Wat Phnom is the spiritual core of the city, where supplicants make offerings to Preah Chao, a Buddhist deity, at its peak and gather for soft drinks and beer at its foot as traffic swirls around them.
Most of the fortunetellers rely on the cards, charts, intuition and balderdash that are the basic tools of their trade. Only a few have Ms. Son Sam-Ath’s powers of trance and tongue, and they are highly prized.
Hers is a ritual as old as superstition and as widespread as the world of ghosts that blankets Southeast Asia, invisible only to those who cannot see them.
Summoning the spirits, Ms. Son Sam-Ath lights sticks of incense and the sweet smoke curls in front of her face. She chants quietly in an unknown tongue. Her eyes roll up. Her soul flies away, and she is empty.
Then, as if through the hum of a long-distance cable, the voices come to her and she begins to speak. The timbre is not her own and the words are foreign to her — perhaps Thai or Arabic or Pali, she says, or perhaps words with no earthly meaning at all.
If a client needs urgent help or if, for example, he is visiting the United States or Australia, she can also work her magic over the telephone, passing on the words of the spirits as if forwarding a call. The cost is $2.50, the same as for a personal visit.

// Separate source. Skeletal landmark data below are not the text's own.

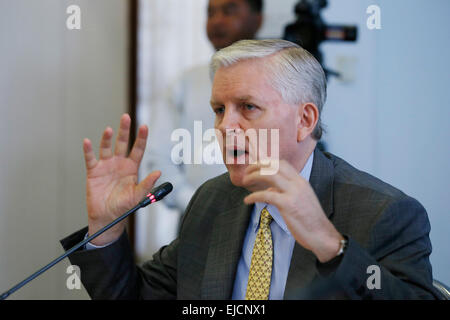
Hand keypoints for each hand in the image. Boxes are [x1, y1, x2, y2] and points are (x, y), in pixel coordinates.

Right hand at [83, 114, 160, 244]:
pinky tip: (87, 142)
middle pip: (122, 143)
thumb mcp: (138, 196)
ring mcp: (106, 166)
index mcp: (132, 167)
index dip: (141, 138)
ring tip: (109, 130)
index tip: (144, 126)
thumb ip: (147, 184)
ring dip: (107, 139)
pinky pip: (90, 158)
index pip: (138, 149)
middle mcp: (119, 163)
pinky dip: (88, 150)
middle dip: (124, 130)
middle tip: (126, 117)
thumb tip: (158, 173)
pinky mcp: (93, 171)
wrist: (106, 217)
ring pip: (106, 148)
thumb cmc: (123, 207)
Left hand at [242, 160, 342, 262]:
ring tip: (245, 181)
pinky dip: (254, 196)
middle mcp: (298, 184)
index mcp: (301, 182)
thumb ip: (286, 192)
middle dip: (258, 165)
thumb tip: (270, 188)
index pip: (283, 164)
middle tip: (247, 171)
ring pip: (270, 175)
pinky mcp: (288, 205)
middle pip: (275, 165)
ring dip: (254, 176)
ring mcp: (293, 193)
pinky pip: (266, 195)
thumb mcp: (300, 201)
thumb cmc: (311, 221)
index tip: (257, 166)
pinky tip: (247, 200)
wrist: (322, 235)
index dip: (267, 162)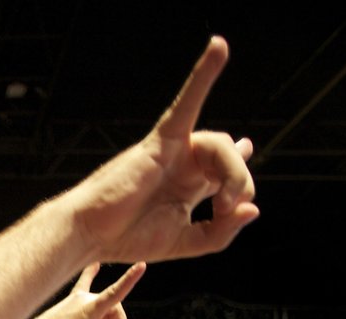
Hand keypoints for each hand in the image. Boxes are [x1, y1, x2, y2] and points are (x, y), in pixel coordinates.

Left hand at [21, 262, 145, 318]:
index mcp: (92, 307)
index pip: (117, 292)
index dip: (131, 279)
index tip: (142, 264)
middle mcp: (85, 297)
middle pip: (116, 310)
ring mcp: (77, 298)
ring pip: (105, 307)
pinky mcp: (70, 301)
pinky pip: (83, 285)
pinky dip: (90, 275)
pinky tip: (95, 264)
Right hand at [70, 36, 257, 263]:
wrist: (92, 233)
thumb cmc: (128, 237)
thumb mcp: (186, 243)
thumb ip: (221, 232)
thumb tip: (253, 209)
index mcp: (187, 188)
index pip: (223, 173)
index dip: (239, 177)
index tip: (238, 200)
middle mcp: (183, 164)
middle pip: (228, 161)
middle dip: (239, 185)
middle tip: (227, 209)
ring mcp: (173, 150)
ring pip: (219, 145)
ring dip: (232, 171)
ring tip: (223, 199)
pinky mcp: (161, 140)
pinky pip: (186, 103)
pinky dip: (203, 74)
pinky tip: (218, 47)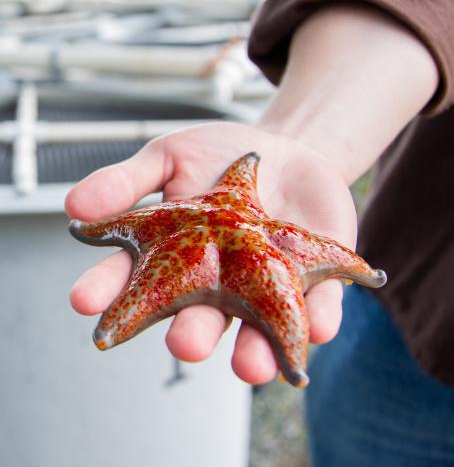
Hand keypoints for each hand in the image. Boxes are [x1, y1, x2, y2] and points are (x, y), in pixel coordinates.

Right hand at [65, 121, 357, 384]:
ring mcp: (265, 285)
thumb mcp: (171, 156)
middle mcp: (217, 283)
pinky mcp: (312, 282)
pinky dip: (316, 320)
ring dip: (252, 349)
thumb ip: (127, 181)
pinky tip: (316, 329)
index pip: (138, 280)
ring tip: (249, 366)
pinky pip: (316, 309)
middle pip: (199, 317)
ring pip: (256, 327)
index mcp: (176, 256)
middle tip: (183, 343)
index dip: (112, 292)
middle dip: (191, 333)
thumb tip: (73, 208)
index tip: (87, 303)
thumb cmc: (222, 156)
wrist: (289, 152)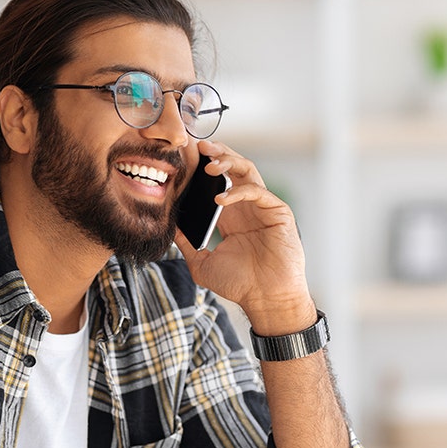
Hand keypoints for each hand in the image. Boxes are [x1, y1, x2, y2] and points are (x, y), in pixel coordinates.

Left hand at [174, 141, 315, 333]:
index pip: (217, 181)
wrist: (266, 300)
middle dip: (217, 154)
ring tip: (210, 166)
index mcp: (231, 215)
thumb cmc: (239, 284)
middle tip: (199, 147)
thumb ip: (187, 245)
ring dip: (229, 163)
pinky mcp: (278, 213)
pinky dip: (238, 191)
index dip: (204, 166)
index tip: (185, 156)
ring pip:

”It’s as if someone has opened a book in front of my eyes,” she said, describing a sort of dizziness that seizes her, ”and I just read them out, whatever language they are in.”
That is all the more mysterious, she said, because she cannot read or write, even in her native language, Khmer.

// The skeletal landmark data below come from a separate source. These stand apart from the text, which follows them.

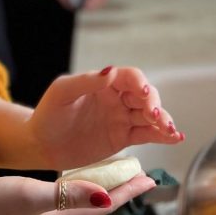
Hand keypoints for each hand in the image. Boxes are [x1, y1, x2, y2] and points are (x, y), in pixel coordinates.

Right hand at [0, 173, 155, 214]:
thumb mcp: (29, 194)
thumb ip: (67, 194)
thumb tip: (105, 194)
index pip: (103, 204)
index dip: (128, 191)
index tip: (150, 178)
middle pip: (96, 205)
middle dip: (120, 190)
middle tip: (140, 175)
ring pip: (80, 203)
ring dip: (100, 189)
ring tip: (115, 176)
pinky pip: (63, 202)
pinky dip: (77, 189)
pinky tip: (73, 183)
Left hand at [28, 67, 183, 169]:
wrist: (41, 144)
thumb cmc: (48, 113)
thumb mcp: (62, 92)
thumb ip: (86, 81)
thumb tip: (110, 71)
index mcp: (105, 82)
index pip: (131, 77)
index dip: (141, 83)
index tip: (144, 92)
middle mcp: (117, 98)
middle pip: (145, 96)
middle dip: (154, 104)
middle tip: (154, 116)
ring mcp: (122, 118)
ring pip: (150, 117)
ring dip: (163, 121)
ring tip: (172, 131)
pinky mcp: (122, 138)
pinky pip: (146, 135)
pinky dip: (161, 137)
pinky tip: (174, 139)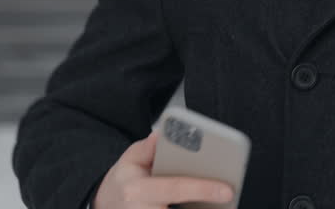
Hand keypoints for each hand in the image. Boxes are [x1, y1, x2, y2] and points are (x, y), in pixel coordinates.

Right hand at [93, 131, 235, 208]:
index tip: (227, 189)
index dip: (203, 188)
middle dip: (205, 199)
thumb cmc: (123, 183)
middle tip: (228, 194)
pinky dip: (195, 208)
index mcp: (136, 189)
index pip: (175, 187)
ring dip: (201, 207)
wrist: (106, 207)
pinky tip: (208, 205)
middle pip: (181, 207)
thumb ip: (147, 147)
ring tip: (222, 203)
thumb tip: (162, 134)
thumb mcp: (129, 160)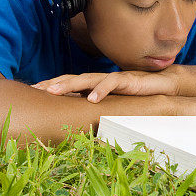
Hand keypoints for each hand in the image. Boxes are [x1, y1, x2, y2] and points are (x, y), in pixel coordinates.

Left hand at [32, 69, 179, 102]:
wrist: (162, 83)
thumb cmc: (136, 94)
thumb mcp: (114, 102)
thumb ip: (98, 107)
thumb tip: (80, 117)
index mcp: (95, 84)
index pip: (69, 83)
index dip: (52, 85)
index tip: (33, 91)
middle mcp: (100, 79)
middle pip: (72, 79)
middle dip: (52, 83)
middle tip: (35, 89)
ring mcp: (113, 78)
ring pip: (86, 79)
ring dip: (68, 84)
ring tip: (53, 91)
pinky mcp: (127, 80)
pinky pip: (112, 83)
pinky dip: (100, 90)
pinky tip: (90, 98)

Lounging like an odalisque on her divan, her hair crimped and reddened by the mysterious arts of her cosmetologist, she beckons with a smile as strings of colored Christmas lights flash and twinkle from an altar behind her.
If her altar represents the other world, it is a cluttered and eclectic place, all leaping Ramayana monkeys and Buddhas with holographic halos, pot-bellied laughing gods and bearded porcelain sages, plaster horses, multitiered gold parasols, bowls of bananas, fluttering candles, incense and, for prosperity — and just in case all else fails — a plaster Japanese Beckoning Cat with an endlessly waving arm.

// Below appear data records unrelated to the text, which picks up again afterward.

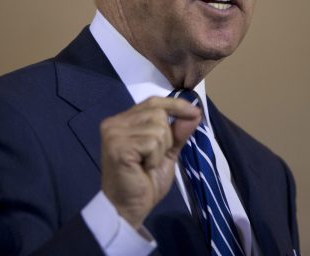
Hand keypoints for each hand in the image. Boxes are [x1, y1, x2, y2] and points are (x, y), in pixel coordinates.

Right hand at [100, 97, 200, 228]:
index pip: (153, 101)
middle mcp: (115, 122)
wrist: (129, 208)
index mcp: (124, 121)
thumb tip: (195, 113)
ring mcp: (114, 133)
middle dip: (167, 137)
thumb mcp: (167, 154)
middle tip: (154, 158)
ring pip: (158, 128)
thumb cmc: (144, 182)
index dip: (175, 104)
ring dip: (160, 150)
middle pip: (158, 112)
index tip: (195, 112)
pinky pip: (151, 142)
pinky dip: (154, 158)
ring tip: (146, 164)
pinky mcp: (117, 145)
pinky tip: (142, 168)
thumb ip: (178, 133)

There was no sign when she was young that Ms. Son Sam-Ath was special. Indeed, she shared the horrifying childhood of her contemporaries, working in a Khmer Rouge labor brigade while as much as one fourth of the population died between 1975 and 1979.
But the spirits, it seems, had been watching her since she was 12 years old, waiting for their moment. This in any case is what they told her.
They seized her unexpectedly 18 years ago when she fell ill. A traditional healer was painting her body with magic herbs when suddenly, she said, she cried out and slapped him.
After that, sometimes to her discomfort, she began seeing beneath the surface of things. When a child was ill, she could tell the cure. When husband and wife were quarrelling, she could tell them their fate, for better or for worse. The spirits found her a handsome husband, another fortuneteller.
”This is my true life,” she said, swinging her feet. ”That was the beginning of my life as a fortuneteller.”
As she was speaking, her daughter, Son Sopharon, 22, arrived, bringing glasses of sweet iced coffee.
Ms. Son Sopharon is studying to be a hairdresser and as far as anybody can tell, she does not have the psychic powers of her mother.
”I don’t know anything about that,” she said, unimpressed by the visitations of the other world. ”I don’t know it and I don’t like it.”
Asked if her parents used their skills to guide her in her life she said, ”No. They don’t tell my fortune. But they still tell me to do this and do that.”
Her mother was understanding, as a fortuneteller must be.
”My son is a painter and my daughter is a hairdresser,” she said. ”That is fine. We all have different talents, different gifts, from the day we are born. We can’t force ourselves to be something that we are not.
”You must follow your gifts,” she said. ”Everyone can’t be a fortuneteller. If they were, there would be nobody left to do all the other things that have to be done.”